Should pulmonary embolism be suspected in exacerbation of chronic obstructive pulmonary disease?

  1. Olivier T Rutschmann1,
  2. Jacques Cornuz2,
  3. Pierre-Alexandre Poletti3,
  4. Pierre-Olivier Bridevaux2,
  5. Olivier W Hugli4,
  6. Salah D Qanadli5,
  7. Arnaud Perrier1
  1. 1Division of General Internal Medicine, Department of Medicine, Geneva University Hospital and Faculty of Medicine, Geneva, Switzerland
  2. 2Policlinique médicale universitaire, Centre Hospitalier Universitaire Vaudois (CHUV), Lausanne, Switzerland
  3. 3Division of Radiodiagnosis and Interventional Radiology, Department of Medical Radiology and Informatics, Geneva University Hospital and Faculty of Medicine, Geneva, Switzerland
  4. 4Emergency Department, Centre Hospitalier Universitaire Vaudois (CHUV), Lausanne, Switzerland
  5. 5Cardiovascular and Metabolic Diseases Centre, Department of Radiology, Centre Hospitalier Universitaire Vaudois (CHUV), Lausanne, Switzerland
  1. Correspondence to:
    Dr O T Rutschmann
    Division of General Internal Medicine, Geneva University Hospitals, 24 rue Micheli-du-Crest, 1211 Geneva 14, Switzerland;olivier.rutschmann{at}hcuge.ch
  • Received 16 May 2006
  • Accepted 6 October 2006
  • Published Online First 13 November 2006

Abstract

Background: The cause of acute exacerbation of chronic obstructive pulmonary disease (COPD) is often difficult to determine. Pulmonary embolism may be a trigger of acute dyspnoea in patients with COPD.

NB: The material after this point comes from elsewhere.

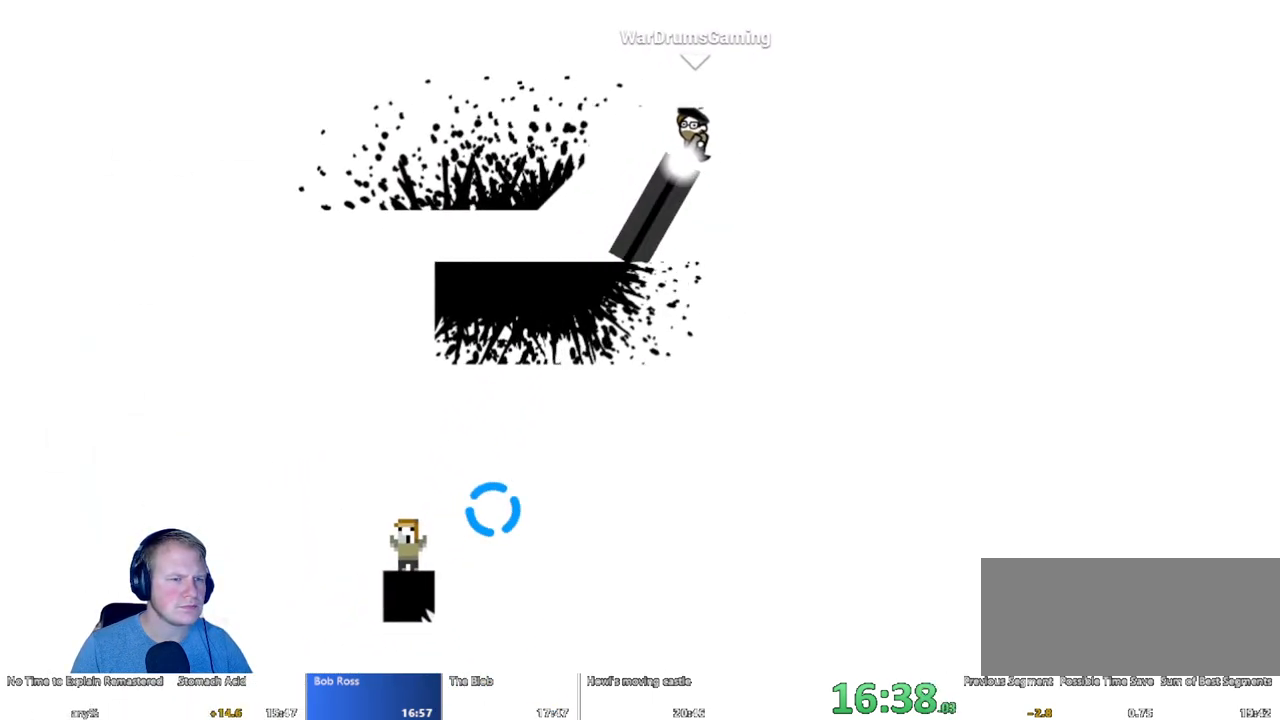
{"keys": ["d"], "mouse": [], "events": [[33, "mouse_left", "up"]]}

Aim: To determine the prevalence of pulmonary embolism in patients with acute exacerbation of COPD.

Methods: 123 consecutive patients admitted to the emergency departments of two academic teaching hospitals for acute exacerbation of moderate to very severe COPD were included. Pulmonary embolism was investigated in all patients (whether or not clinically suspected) following a standardised algorithm based on d-dimer testing, lower-limb venous ultrasonography and multidetector helical computed tomography scan.

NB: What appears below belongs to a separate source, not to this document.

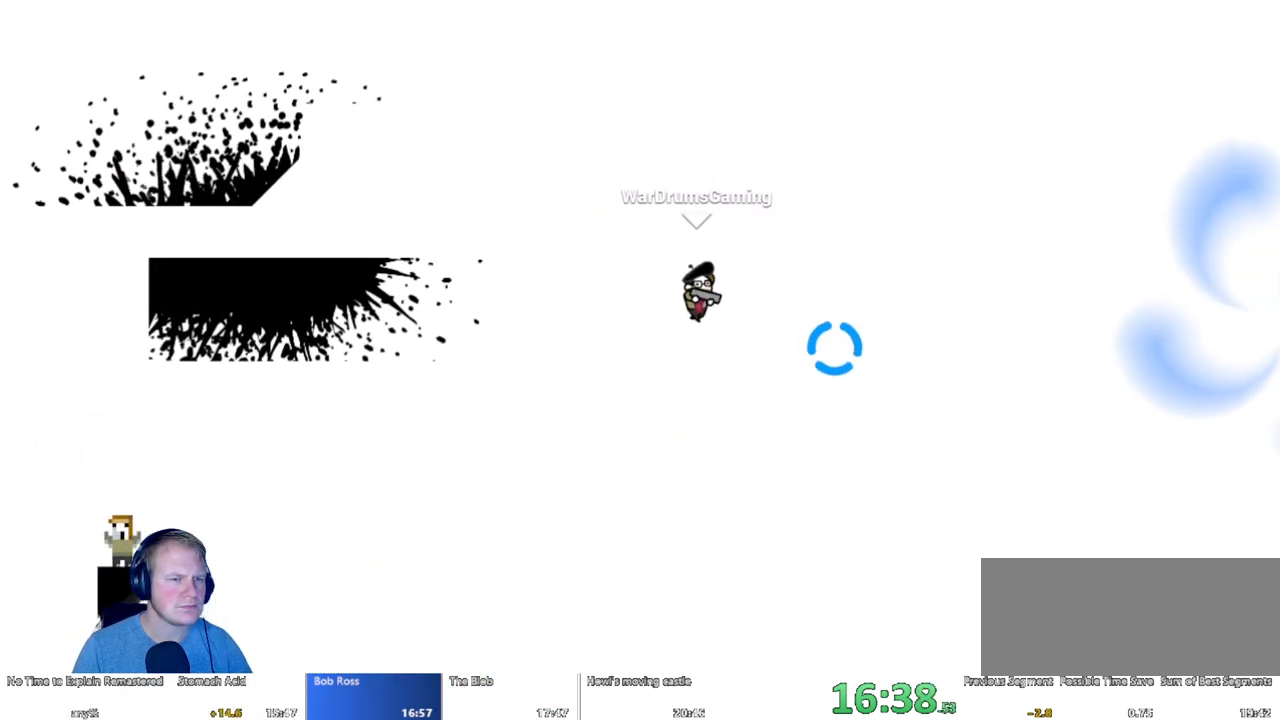
{"keys": ["d"], "mouse": [], "events": [[183, "mouse_left", "down"], [317, "mouse_left", "up"]]}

Results: Pulmonary embolism was ruled out by a d-dimer value <500 μg/l in 28 (23%) patients and a by negative chest computed tomography scan in 91 (74%). Computed tomography scan showed pulmonary embolism in four patients (3.3%, 95% confidence interval (CI), 1.2% to 8%), including three lobar and one sub-segmental embolisms. The prevalence of pulmonary embolism was 6.2% (n = 3; 95% CI, 2.3% to 16.9%) in the 48 patients who had a clinical suspicion of pulmonary embolism and 1.3% (n = 1; 95% CI, 0.3% to 7.1%) in those not suspected. In two cases with positive computed tomography scan, the venous ultrasonography also showed a proximal deep-vein thrombosis. No other patient was diagnosed with venous thrombosis.

Conclusions: The prevalence of unsuspected pulmonary embolism is very low in patients admitted in the emergency department for an acute exacerbation of their COPD. These results argue against a systematic examination for pulmonary embolism in this population.

Footnotes

  • Published Online First 13 November 2006

  • Funding: This project was supported by the Swiss National Fund for Scientific Research Grant # 3200-068146. The researchers are independent from funders.

  • Competing interests: None declared.